Tandis que la « Déclaration Balfour » était une approbation moins que décisive du sionisme, les sionistes la considéraient comme une percée majeure, car elle entr’ouvrait une porte qu’ils ouvriraient plus tard. En fait, beaucoup créditent cela comme un facteur clé dans la création d’Israël. [24].
Ces négociations Balfour/Première guerre mondiale sont mentionnées dans divers documents. Samuel Landman, secrétaire de l’Organisation sioniste mondiale, les a décrites en détail dans un article du « World Jewry » en 1936. Il a expliqué qu’un « gentleman’s agreement » secret avait été conclu entre le gouvernement britannique et les dirigeants sionistes en 1916 :
« Après qu’une entente fût intervenue entre Sir Mark Sykes et — les sionistes : — Weizmann et Sokolow, il fut décidé d’envoyer un message secret au Juge Brandeis que le cabinet britannique allât aider les Juifs à gagner la Palestine en échange de la sympathie juive active aux États-Unis pour le soutien à la cause alliée, de manière à provoquer une tendance pro-alliée radicale aux États-Unis. » [25].
Landman écrivit qu’une fois que les Britanniques eussent accepté d’aider les sionistes, cette information fut communiquée à la Presse qui rapidement commença à favoriser que les États-Unis dussent se joindre à la guerre du côté de la Grande-Bretagne.
Landman prétendit que les sionistes avaient rempli leur part du contrat et que c’était « l’aide juive qui avait amené les Etats-Unis dans la guerre du côté des Alliés », provoquant ainsi la défaite de l’Allemagne. [26].] Il poursuivit en déclarant que cela avait été « déploré » ensuite en Allemagne et « avait contribué dans une large mesure à la place prééminente de l’antisémitisme dans le programme nazi. ».
Lord Cavendish, Secrétaire colonial britannique, dans un mémorandum de 1923 au cabinet britannique, écrivit également au sujet de cet accord et de son résultat, déclarant :
« L’objectif [de la Déclaration Balfour] était d’obtenir des juifs influents et des organisations juives du monde entier les sympathies du côté allié [...] [et] on peut soutenir que les négociations avec les sionistes... ont effectivement eu un effet considérable dans l’avancement de la date à laquelle le gouvernement des États-Unis intervint dans la guerre. » [27].
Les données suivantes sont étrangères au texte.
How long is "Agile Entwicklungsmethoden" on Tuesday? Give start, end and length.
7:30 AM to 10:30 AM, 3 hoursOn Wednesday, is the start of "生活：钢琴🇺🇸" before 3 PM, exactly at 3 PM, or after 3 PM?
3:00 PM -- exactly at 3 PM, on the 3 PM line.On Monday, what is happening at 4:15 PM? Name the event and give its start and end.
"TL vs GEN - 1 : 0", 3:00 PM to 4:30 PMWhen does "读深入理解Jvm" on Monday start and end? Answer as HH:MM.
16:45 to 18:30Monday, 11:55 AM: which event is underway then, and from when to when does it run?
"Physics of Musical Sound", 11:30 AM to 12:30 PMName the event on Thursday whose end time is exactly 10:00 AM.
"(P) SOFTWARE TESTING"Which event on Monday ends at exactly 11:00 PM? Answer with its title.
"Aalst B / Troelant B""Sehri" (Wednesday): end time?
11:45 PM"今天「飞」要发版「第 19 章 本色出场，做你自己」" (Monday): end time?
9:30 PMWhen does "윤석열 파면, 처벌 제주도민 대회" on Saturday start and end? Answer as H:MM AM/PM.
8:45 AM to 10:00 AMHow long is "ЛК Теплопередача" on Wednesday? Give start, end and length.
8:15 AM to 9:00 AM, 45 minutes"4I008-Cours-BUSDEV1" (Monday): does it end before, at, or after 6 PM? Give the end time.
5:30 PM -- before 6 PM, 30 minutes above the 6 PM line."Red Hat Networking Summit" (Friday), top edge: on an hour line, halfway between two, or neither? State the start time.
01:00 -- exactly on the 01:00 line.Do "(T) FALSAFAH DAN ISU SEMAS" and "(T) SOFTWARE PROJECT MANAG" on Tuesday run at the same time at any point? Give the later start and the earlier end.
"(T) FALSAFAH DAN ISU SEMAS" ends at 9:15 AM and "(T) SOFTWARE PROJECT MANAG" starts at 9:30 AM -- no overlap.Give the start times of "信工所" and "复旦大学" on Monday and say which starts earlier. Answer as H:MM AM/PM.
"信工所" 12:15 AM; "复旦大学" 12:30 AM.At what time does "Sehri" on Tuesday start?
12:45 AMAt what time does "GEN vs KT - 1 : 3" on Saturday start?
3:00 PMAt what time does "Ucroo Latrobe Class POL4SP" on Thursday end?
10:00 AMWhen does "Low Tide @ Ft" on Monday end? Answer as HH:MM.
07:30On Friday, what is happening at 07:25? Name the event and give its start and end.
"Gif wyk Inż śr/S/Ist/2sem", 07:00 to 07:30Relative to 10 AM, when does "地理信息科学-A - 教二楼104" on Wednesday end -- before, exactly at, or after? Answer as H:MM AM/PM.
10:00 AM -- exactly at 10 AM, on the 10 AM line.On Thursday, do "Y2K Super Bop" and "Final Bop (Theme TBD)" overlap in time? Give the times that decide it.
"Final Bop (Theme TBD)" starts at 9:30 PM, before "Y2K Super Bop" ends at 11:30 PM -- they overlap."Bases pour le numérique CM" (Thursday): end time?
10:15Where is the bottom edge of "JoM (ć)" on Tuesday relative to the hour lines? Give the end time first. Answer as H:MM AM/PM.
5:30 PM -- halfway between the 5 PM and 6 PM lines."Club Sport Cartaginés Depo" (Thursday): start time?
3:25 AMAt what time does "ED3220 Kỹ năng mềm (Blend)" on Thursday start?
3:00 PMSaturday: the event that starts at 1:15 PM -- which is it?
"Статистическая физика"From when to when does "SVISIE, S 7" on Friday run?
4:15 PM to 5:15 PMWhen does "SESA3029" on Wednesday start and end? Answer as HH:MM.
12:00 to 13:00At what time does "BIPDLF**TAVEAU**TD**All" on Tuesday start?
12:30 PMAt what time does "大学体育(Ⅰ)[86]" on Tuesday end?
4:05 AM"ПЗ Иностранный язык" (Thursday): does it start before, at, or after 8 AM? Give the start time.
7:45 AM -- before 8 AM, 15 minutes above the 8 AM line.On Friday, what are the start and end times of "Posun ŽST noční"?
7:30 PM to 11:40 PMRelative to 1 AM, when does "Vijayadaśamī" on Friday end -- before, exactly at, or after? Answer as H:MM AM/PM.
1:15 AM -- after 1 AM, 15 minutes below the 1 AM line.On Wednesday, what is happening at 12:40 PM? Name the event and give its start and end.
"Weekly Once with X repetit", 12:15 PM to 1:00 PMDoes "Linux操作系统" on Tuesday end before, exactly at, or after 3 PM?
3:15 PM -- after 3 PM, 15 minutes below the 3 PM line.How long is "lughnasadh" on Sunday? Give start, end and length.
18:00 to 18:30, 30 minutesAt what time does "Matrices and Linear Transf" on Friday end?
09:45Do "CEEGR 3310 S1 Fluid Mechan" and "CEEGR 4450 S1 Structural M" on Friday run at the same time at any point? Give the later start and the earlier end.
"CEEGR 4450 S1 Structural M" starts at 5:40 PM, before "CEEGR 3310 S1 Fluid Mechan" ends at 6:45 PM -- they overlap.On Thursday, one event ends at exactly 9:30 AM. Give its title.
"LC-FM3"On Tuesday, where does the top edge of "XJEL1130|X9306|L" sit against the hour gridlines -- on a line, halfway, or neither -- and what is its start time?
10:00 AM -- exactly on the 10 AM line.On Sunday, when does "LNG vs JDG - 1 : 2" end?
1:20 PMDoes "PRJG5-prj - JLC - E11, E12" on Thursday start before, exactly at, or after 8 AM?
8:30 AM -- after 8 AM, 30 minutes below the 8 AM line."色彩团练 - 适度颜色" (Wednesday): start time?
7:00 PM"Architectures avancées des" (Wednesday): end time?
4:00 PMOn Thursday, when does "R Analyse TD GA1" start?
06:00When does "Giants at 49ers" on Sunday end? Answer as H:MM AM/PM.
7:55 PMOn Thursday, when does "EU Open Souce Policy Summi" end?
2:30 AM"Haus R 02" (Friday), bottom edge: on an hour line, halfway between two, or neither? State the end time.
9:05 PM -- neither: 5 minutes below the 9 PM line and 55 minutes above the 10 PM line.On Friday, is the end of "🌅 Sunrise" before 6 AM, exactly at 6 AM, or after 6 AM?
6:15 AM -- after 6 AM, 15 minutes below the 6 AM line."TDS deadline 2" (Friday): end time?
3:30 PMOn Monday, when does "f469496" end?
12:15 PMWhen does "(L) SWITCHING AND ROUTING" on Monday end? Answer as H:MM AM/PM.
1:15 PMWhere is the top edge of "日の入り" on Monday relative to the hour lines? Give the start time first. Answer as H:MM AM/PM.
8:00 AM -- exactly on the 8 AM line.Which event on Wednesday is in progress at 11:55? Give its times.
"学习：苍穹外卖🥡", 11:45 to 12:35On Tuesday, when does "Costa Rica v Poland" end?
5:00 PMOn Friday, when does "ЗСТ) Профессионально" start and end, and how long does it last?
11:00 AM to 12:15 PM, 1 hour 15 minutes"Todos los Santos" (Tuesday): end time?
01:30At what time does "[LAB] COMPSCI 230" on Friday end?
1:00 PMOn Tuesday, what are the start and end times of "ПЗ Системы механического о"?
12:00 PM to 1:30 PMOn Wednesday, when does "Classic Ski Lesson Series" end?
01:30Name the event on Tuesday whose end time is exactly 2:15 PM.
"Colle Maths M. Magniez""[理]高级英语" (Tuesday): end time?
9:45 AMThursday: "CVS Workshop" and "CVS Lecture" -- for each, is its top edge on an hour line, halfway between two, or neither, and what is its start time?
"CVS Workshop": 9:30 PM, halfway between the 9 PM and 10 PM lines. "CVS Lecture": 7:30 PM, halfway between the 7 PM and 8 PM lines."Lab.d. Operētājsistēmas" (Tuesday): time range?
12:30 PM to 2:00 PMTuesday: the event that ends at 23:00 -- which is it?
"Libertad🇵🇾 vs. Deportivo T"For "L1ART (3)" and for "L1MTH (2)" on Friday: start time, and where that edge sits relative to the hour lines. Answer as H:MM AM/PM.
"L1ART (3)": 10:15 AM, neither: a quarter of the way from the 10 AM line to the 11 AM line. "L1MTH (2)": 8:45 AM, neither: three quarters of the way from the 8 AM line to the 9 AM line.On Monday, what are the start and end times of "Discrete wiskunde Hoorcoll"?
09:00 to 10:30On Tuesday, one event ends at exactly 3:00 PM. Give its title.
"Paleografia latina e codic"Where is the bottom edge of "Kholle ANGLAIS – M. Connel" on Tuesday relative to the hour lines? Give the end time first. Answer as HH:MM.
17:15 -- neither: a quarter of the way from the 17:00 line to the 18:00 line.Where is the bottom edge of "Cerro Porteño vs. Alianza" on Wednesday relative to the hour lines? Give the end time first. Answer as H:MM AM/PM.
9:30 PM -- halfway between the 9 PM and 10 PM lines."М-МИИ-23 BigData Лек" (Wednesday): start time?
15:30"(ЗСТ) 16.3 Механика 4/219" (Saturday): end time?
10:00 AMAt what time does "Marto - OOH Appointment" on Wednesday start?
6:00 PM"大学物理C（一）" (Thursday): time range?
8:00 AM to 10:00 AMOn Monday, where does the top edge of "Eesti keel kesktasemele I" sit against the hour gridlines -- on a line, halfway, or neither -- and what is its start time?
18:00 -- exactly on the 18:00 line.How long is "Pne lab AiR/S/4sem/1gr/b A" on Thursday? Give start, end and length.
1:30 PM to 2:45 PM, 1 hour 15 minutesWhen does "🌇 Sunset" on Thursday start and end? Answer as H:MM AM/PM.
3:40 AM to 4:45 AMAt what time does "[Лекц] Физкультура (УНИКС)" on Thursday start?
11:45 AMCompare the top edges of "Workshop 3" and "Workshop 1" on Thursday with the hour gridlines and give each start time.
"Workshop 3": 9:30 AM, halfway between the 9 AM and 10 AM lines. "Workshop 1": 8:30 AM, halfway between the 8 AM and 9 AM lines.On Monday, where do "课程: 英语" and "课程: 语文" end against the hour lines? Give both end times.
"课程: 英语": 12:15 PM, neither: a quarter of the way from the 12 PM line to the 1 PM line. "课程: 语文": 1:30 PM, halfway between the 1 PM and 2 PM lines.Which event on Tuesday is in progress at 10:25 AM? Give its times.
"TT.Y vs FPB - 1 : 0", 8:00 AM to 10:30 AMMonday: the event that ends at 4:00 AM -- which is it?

De son côté, l’ancien Premier ministre britannique Lloyd George fit référence aux arrangements, en disant lors d’une commission britannique, en 1935 : « Les dirigeants sionistes nous avaient promis clairement que si les Alliés s’engageaient à faciliter la création d’un foyer national pour les Juifs en Palestine, ils feraient de leur mieux pour rallier le sentiment juif et le soutien du monde entier à la cause alliée. Ils tinrent parole. » [28].
Frank E. Manuel, auteur et professeur à l’Université Brandeis, rapporta que Lloyd George avait témoigné en 1937 que « la stimulation de l’effort de guerre des Juifs américains avait été l’un des principaux motifs qui, pendant une période douloureuse de la guerre européenne, avait déterminé les membres du Cabinet à finalement voter pour la Déclaration. » [29].
Le fonctionnaire du service diplomatique américain Evan M. Wilson, qui avait été Consul général à Jérusalem, décrivit également cet arrangement dans son livre « Decision on Palestine » (Décision sur la Palestine). Il écrivit que la déclaration Balfour « ... avait été donnée aux Juifs en grande partie dans le but d’enrôler leur support dans la guerre et d’entraîner une promesse semblable des Pouvoirs Centraux [des ennemis britanniques contre la première guerre mondiale] ».
Le biographe officiel de Lloyd George, l’auteur Malcolm Thomson, déclara que la « détermination du facteur » de décider de publier la Déclaration Balfour était par une telle concession « le plan d’engagement du soutien des sionistes américains à la cause alliée dans la première guerre mondiale. » [30].
De même, l’historienne sioniste Naomi Cohen qualifia la Déclaration Balfour de « mesure de guerre » et écrivit : que « son but immédiat était de capter la sympathie juive spécialement aux États-Unis en faveur des alliés et de consolider les intérêts stratégiques de l’Angleterre au Proche-Orient. « La Déclaration fut poussée, » écrit-elle, « par les sionistes en Angleterre et par Brandeis qui intervint auprès du président Wilson. » [31].
Enfin, David Ben Gourion advenu Premier Premier ministre d’Israël, écrivit en 1939 : « D’une certaine façon l’Amérique avait joué un rôle décisif dans la Première guerre mondiale, et la communauté juive américaine avait joué un rôle considérable, sciemment ou non, dans la réalisation de la Déclaration Balfour. » [32].
[La plupart des Juifs aux États-Unis et ailleurs, y compris en Palestine même, n’étaient pas des sionistes, et même certains d’entre eux étaient vigoureusement opposés au sionisme. Voir le livre pour plus d’informations à ce sujet.]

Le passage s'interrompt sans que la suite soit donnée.